___ DATA FOR PROCESSING ___
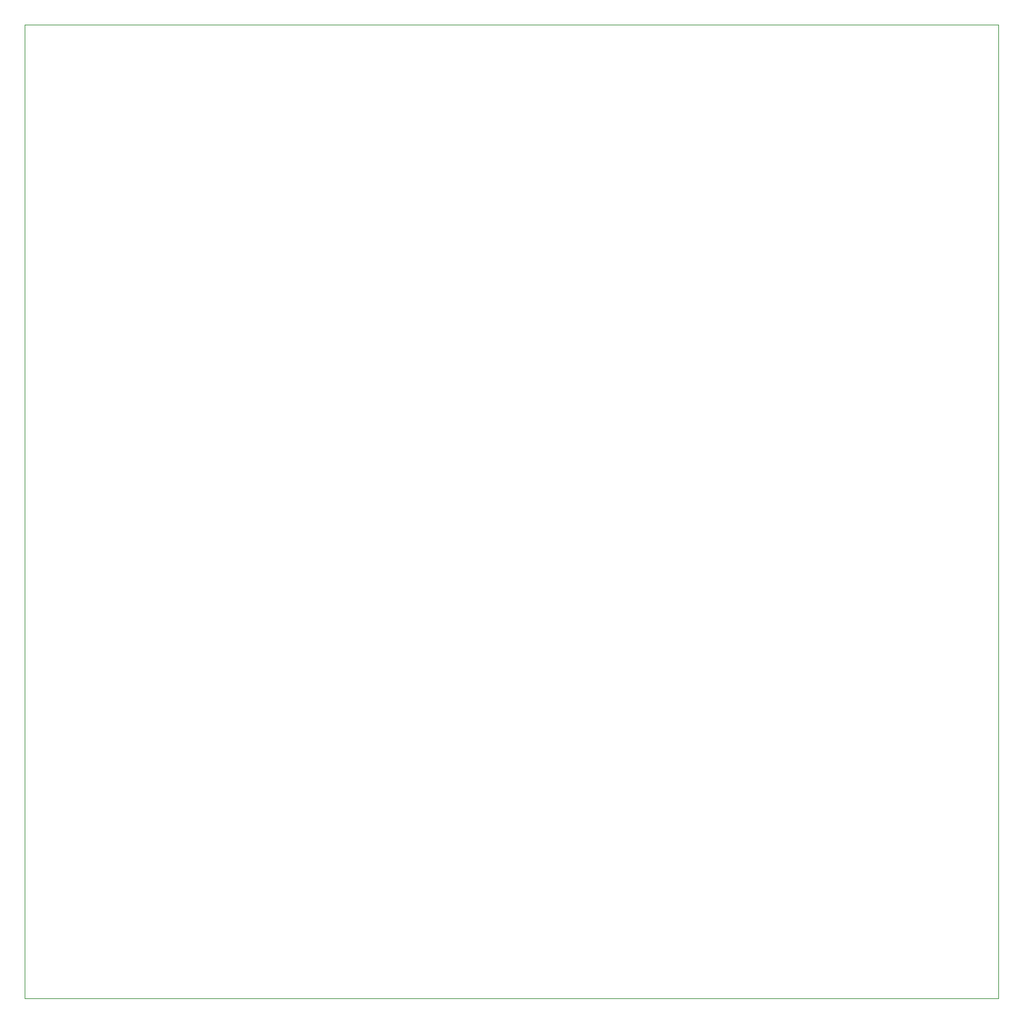
<source format=gm1>
G04 #@! TF.GenerationSoftware,KiCad,Pcbnew,(5.1.6)-1*
G04 #@! TF.CreationDate,2021-04-26T19:55:33-05:00*
G04 #@! TF.ProjectId,capstone-led,63617073-746f-46e6-952d-6c65642e6b69,rev?*
G04 #@! TF.SameCoordinates,Original*
G04 #@! TF.FileFunction,Profile,NP*
%FSLAX46Y46*%
G04 Gerber Fmt 4.6, Leading zero omitted, Abs format (unit mm)*
G04 Created by KiCad (PCBNEW (5.1.6)-1) date 2021-04-26 19:55:33*
%MOMM*%
%LPD*%
G01*
G04 APERTURE LIST*
G04 #@! TA.AperFunction,Profile*
%ADD10C,0.100000*%
G04 #@! TD*
G04 APERTURE END LIST*
D10*
X35560000Y-162560000D02*
X35560000Y-35560000D01*
X162560000Y-162560000D02*
X35560000Y-162560000D01*
X162560000Y-35560000D02*
X162560000Y-162560000D01*
X35560000Y-35560000D02*
X162560000Y-35560000D01*
M02*

</source>
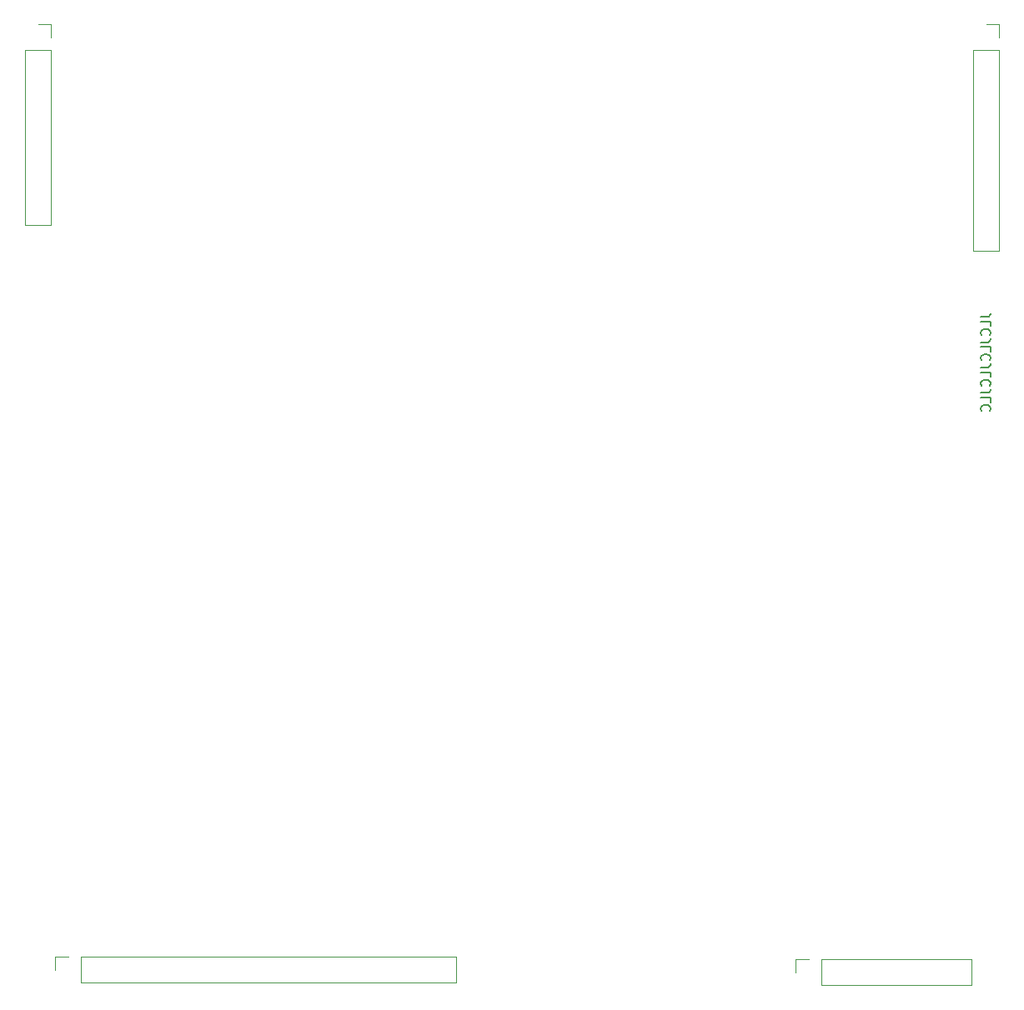
<source format=gbr>
%TF.GenerationSoftware,KiCad,Pcbnew,(6.0.0-0)*%
%TF.CreationDate,2022-03-10T23:02:49-05:00*%
%TF.ProjectId,memory,6d656d6f-7279-42e6-9b69-6361645f7063,rev?*%
%TF.SameCoordinates,Original*%
%TF.FileFunction,Legend,Bot*%
%TF.FilePolarity,Positive*%
%FSLAX46Y46*%
G04 Gerber Fmt 4.6, Leading zero omitted, Abs format (unit mm)*
G04 Created by KiCad (PCBNEW (6.0.0-0)) date 2022-03-10 23:02:49*
%MOMM*%
%LPD*%
G01*
G04 APERTURE LIST*
%ADD10C,0.150000*%
%ADD11C,0.120000*%
G04 APERTURE END LIST*
D10*
X179792380Y-56086952D02*
X180506666Y-56086952D01*
X180649523Y-56039333D01*
X180744761Y-55944095D01*
X180792380Y-55801238D01*
X180792380Y-55706000D01*
X180792380Y-57039333D02*
X180792380Y-56563142D01*
X179792380Y-56563142D01*
X180697142Y-57944095D02*
X180744761Y-57896476D01*
X180792380Y-57753619D01*
X180792380Y-57658380D01*
X180744761Y-57515523D01*
X180649523Y-57420285D01*
X180554285Y-57372666D01*
X180363809Y-57325047D01*
X180220952Y-57325047D01*
X180030476Y-57372666D01*
X179935238Y-57420285D01*
X179840000Y-57515523D01*
X179792380Y-57658380D01*
X179792380Y-57753619D01*
X179840000Y-57896476D01*
X179887619Y-57944095D01*
X179792380Y-58658380D02*
X180506666Y-58658380D01*
X180649523Y-58610761D01*
X180744761Y-58515523D01*
X180792380Y-58372666D01*
X180792380Y-58277428D01*
X180792380Y-59610761D02*
X180792380Y-59134571D01*
X179792380Y-59134571D01*
X180697142Y-60515523D02*
X180744761Y-60467904D01*
X180792380Y-60325047D01*
X180792380Y-60229809D01*
X180744761Y-60086952D01*
X180649523Y-59991714D01*
X180554285Y-59944095D01*
X180363809Y-59896476D01*
X180220952Y-59896476D01*
X180030476Y-59944095D01*
X179935238Y-59991714D01*
X179840000Y-60086952D01*
X179792380Y-60229809D01*
X179792380Y-60325047D01*
X179840000Y-60467904D01*
X179887619Y-60515523D01*
X179792380Y-61229809D02*
X180506666Y-61229809D01*
X180649523Y-61182190D01*
X180744761Y-61086952D01*
X180792380Y-60944095D01*
X180792380Y-60848857D01*
X180792380Y-62182190D02*
X180792380Y-61706000D01*
X179792380Y-61706000D01*
X180697142Y-63086952D02*
X180744761Y-63039333D01*
X180792380Y-62896476D01*
X180792380Y-62801238D01*
X180744761Y-62658380D01*
X180649523Y-62563142D01*
X180554285Y-62515523D01*
X180363809Y-62467904D01*
X180220952Y-62467904D01*
X180030476Y-62515523D01*
X179935238Y-62563142D01*
X179840000Y-62658380D01*
X179792380Y-62801238D01*
X179792380Y-62896476D01*
X179840000Y-63039333D01*
X179887619Y-63086952D01*
X179792380Y-63801238D02*
X180506666Y-63801238D01*
X180649523Y-63753619D01*
X180744761Y-63658380D01*
X180792380Y-63515523D01*
X180792380Y-63420285D01*
X180792380Y-64753619D02*
X180792380Y-64277428D01*
X179792380Y-64277428D01*
X180697142Y-65658380D02*
X180744761Y-65610761D01*
X180792380Y-65467904D01*
X180792380Y-65372666D01*
X180744761Y-65229809D01*
X180649523Y-65134571D01*
X180554285Y-65086952D01*
X180363809Y-65039333D01*
X180220952Y-65039333D01*
X180030476Y-65086952D01*
X179935238Y-65134571D01*
X179840000Y-65229809D01*
X179792380Y-65372666D01*
X179792380Y-65467904D01*
X179840000Y-65610761D01*
X179887619Y-65658380D01*
D11*
%TO.C,J2*%
X85404000Y-28956000D02*
X82744000Y-28956000D01*
X85404000Y-26356000D02*
X84074000Y-26356000D01*
X85404000Y-28956000D02*
X85404000Y-46796000D01*
X85404000Y-27686000D02*
X85404000Y-26356000D01*
X82744000Y-28956000D02*
X82744000Y-46796000D01*
X85404000Y-46796000D02*
X82744000Y-46796000D01*
%TO.C,J4*%
X179010000Y-28966000D02*
X179010000Y-49346000D01*
X181670000Y-27696000D02*
X181670000Y-26366000D01*
X181670000Y-26366000D02*
X180340000Y-26366000D01*
X181670000Y-28966000D02*
X179010000Y-28966000D01*
X181670000Y-28966000D02*
X181670000Y-49346000D01*
X181670000Y-49346000D02*
X179010000Y-49346000D01*
%TO.C,J1*%
X163576000Y-121352000D02*
X163576000Y-124012000D01*
X163576000Y-121352000D02*
X178876000Y-121352000D01*
X162306000Y-121352000D02*
X160976000Y-121352000D01*
X178876000Y-121352000D02*
X178876000Y-124012000D01*
X160976000Y-121352000D02*
X160976000Y-122682000D01*
X163576000Y-124012000D02*
X178876000Y-124012000D01*
%TO.C,J3*%
X126552000Y-121098000D02*
X126552000Y-123758000D01*
X88392000Y-121098000D02*
X88392000Y-123758000D01*
X85792000Y-121098000D02*
X85792000Y-122428000D01*
X88392000Y-123758000D02*
X126552000Y-123758000D01*
X87122000Y-121098000D02*
X85792000Y-121098000D01*
X88392000Y-121098000D02*
X126552000Y-121098000D01*
%TD*%
M02*

</source>
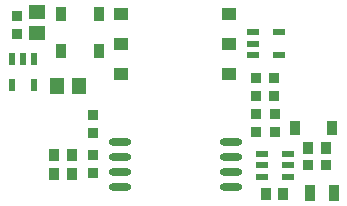
<source format=gbr>
G04 #@! TF.GenerationSoftware,KiCad,Pcbnew,(5.1.0-1152-gc9ccd8a64)*
G04 #@! TF.CreationDate,2019-07-16T08:49:00-04:00*
G04 #@! TF.ProjectId,current_sensor,63757272-656e-4745-9f73-656e736f722e,rev?*
G04 #@! TF.SameCoordinates,Original*
G04 #@! TF.FileFunction,Paste,Top*
G04 #@! TF.FilePolarity,Positive*
%FSLAX46Y46*%
G04 Gerber Fmt 4.6, Leading zero omitted, Abs format (unit mm)*
G04 Created by KiCad (PCBNEW (5.1.0-1152-gc9ccd8a64)) date 2019-07-16 08:49:00*
%MOMM*%
%LPD*%
G04 APERTURE LIST*
%ADD10R,0.900000X1.200000*%
%ADD11R,0.850000X1.000000*%
%ADD12R,0.950000X1.450000*%
%ADD13R,0.900000X0.950000*%
%ADD14R,1.100000X0.600000*%
%ADD15R,1.300000X1.100000*%
%ADD16R,0.950000X0.900000*%
%ADD17R,1.450000X1.150000*%
%ADD18R,1.150000X1.450000*%
%ADD19O,1.950000X0.600000*%
%ADD20R,0.600000X1.100000*%
G04 APERTURE END LIST*
D10*
X150500000Y-76900000D03*
X147300000Y-76900000D03*
D11*
X166150000Y-89000000D03*
X164650000Y-89000000D03*
D12*
X168400000Y-88900000D03*
X170400000Y-88900000D03*
D10*
X167100000Y-83400000D03*
X170300000Y-83400000D03*
D13*
X169750000Y-86600000D03*
X168250000Y-86600000D03*
D14*
X164300000Y-85650000D03*
X164300000Y-87550000D03*
X164300000Y-86600000D03*
X166500000Y-87550000D03*
X166500000Y-85650000D03*
X166500000Y-86600000D03*
D15*
X161570000Y-78840000D03*
X161570000Y-76300000D03*
X161570000Y-73760000D03*
X152430000Y-73760000D03*
X152430000Y-76300000D03*
X152430000Y-78840000D03*
D16*
X163800000Y-82250000D03*
X163800000Y-83750000D03*
X150000000Y-83850000D03*
X150000000Y-82350000D03*
X150000000Y-87250000D03*
X150000000Y-85750000D03*
X143600000Y-75450000D03*
X143600000Y-73950000D03*
D13*
X163850000Y-80700000D03*
X165350000Y-80700000D03*
X165350000Y-79200000D03*
X163850000Y-79200000D03*
D16*
X165400000Y-82250000D03*
X165400000Y-83750000D03*
D17*
X145300000Y-73600000D03*
X145300000Y-75400000D03*
D18*
X147000000Y-79900000D03*
X148800000Y-79900000D03*
D11*
X168250000Y-85100000D03*
X169750000Y-85100000D03*
X148250000Y-87300000D03*
X146750000Y-87300000D03*
X148250000Y-85700000D03*
X146750000Y-85700000D03*
D19*
X152300000Y-84595000D03*
X152300000Y-85865000D03*
X152300000Y-87135000D03*
X152300000Y-88405000D03*
X161700000Y-88405000D03*
X161700000Y-87135000D03*
X161700000Y-85865000D03*
X161700000Y-84595000D03*
D10*
X147300000Y-73800000D03*
X150500000Y-73800000D03*
D20*
X145050000Y-79800000D03*
X143150000Y-79800000D03*
X144100000Y-77600000D03*
X143150000Y-77600000D03*
X145050000Y-77600000D03*
D14*
X163600000Y-75350000D03*
X163600000Y-77250000D03*
X163600000Y-76300000D03*
X165800000Y-77250000D03*
X165800000Y-75350000D03*
M02*

</source>
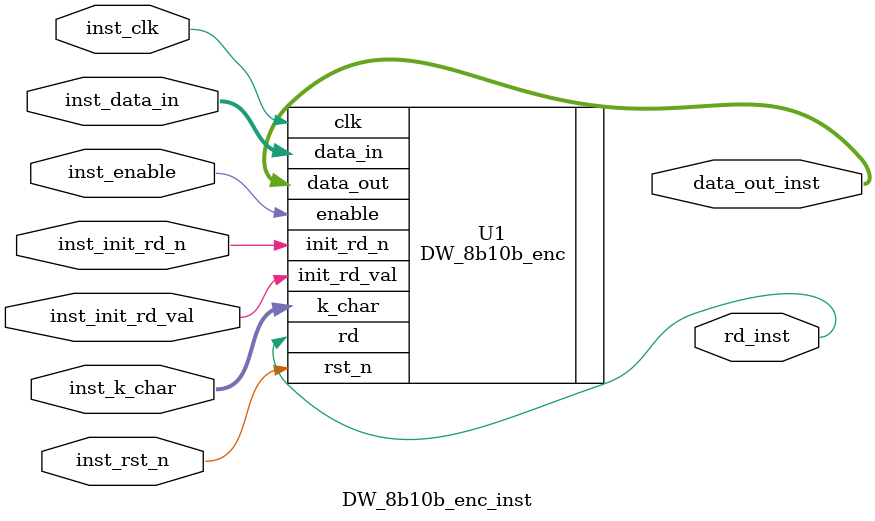
<source format=v>
module DW_8b10b_enc_inst(inst_clk, inst_rst_n, inst_init_rd_n,
                         inst_init_rd_val, inst_k_char, 
                         inst_data_in, rd_inst, data_out_inst, inst_enable );
  parameter inst_bytes = 2;
  parameter inst_k28_5_only = 0;
  parameter inst_en_mode = 1;
  parameter inst_init_mode = 1;
  parameter inst_rst_mode = 0;
  parameter inst_op_iso_mode = 0;

  input inst_clk;
  input inst_rst_n;
  input inst_init_rd_n;
  input inst_init_rd_val;
  input [inst_bytes-1 : 0] inst_k_char;
  input [inst_bytes*8-1 : 0] inst_data_in;
  output rd_inst;
  output [inst_bytes*10-1 : 0] data_out_inst;
  input inst_enable;

  // Instance of DW_8b10b_enc
  DW_8b10b_enc #(inst_bytes, inst_k28_5_only, inst_en_mode, 
                 inst_init_mode, inst_rst_mode, inst_op_iso_mode)
    U1 (.clk(inst_clk),   .rst_n(inst_rst_n),   .init_rd_n(inst_init_rd_n),
        .init_rd_val(inst_init_rd_val),   .k_char(inst_k_char),
        .data_in(inst_data_in),   .rd(rd_inst),   .data_out(data_out_inst),
        .enable(inst_enable)  );
endmodule

</source>
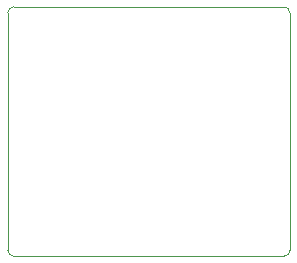
<source format=gbr>
%TF.GenerationSoftware,KiCad,Pcbnew,(6.0.10)*%
%TF.CreationDate,2023-01-20T09:05:44-05:00*%
%TF.ProjectId,soft_pump_start,736f6674-5f70-4756-9d70-5f7374617274,rev?*%
%TF.SameCoordinates,PX8722ba0PY337f980*%
%TF.FileFunction,Profile,NP*%
%FSLAX46Y46*%
G04 Gerber Fmt 4.6, Leading zero omitted, Abs format (unit mm)*
G04 Created by KiCad (PCBNEW (6.0.10)) date 2023-01-20 09:05:44*
%MOMM*%
%LPD*%
G01*
G04 APERTURE LIST*
%TA.AperFunction,Profile*%
%ADD10C,0.100000*%
%TD*%
G04 APERTURE END LIST*
D10*
X1500000Y-1000000D02*
G75*
G03*
X1000000Y-1500000I0J-500000D01*
G01*
X1000000Y-21600000D02*
G75*
G03*
X1500000Y-22100000I500000J0D01*
G01*
X24400000Y-22100000D02*
G75*
G03*
X24900000Y-21600000I0J500000D01*
G01*
X24900000Y-1500000D02*
G75*
G03*
X24400000Y-1000000I-500000J0D01*
G01*
X1500000Y-1000000D02*
X24400000Y-1000000D01*
X1000000Y-21600000D02*
X1000000Y-1500000D01*
X24400000Y-22100000D02*
X1500000Y-22100000D01*
X24900000Y-1500000D02*
X24900000Y-21600000D01*
M02*

</source>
___
• **THE TASK**:
Pick out and copy the lines of the entries that hold the string "Created".

• **TASK OUTPUT**:
G04 Created by KiCad (PCBNEW (5.1.6)-1) date 2021-04-26 19:55:33*
G04 Created by KiCad (PCBNEW (6.0.0-0)) date 2022-03-10 23:02:49*
G04 Created by KiCad (PCBNEW (5.1.0-1152-gc9ccd8a64)) date 2019-07-16 08:49:00*
G04 Created by KiCad (PCBNEW (6.0.10)) date 2023-01-20 09:05:44*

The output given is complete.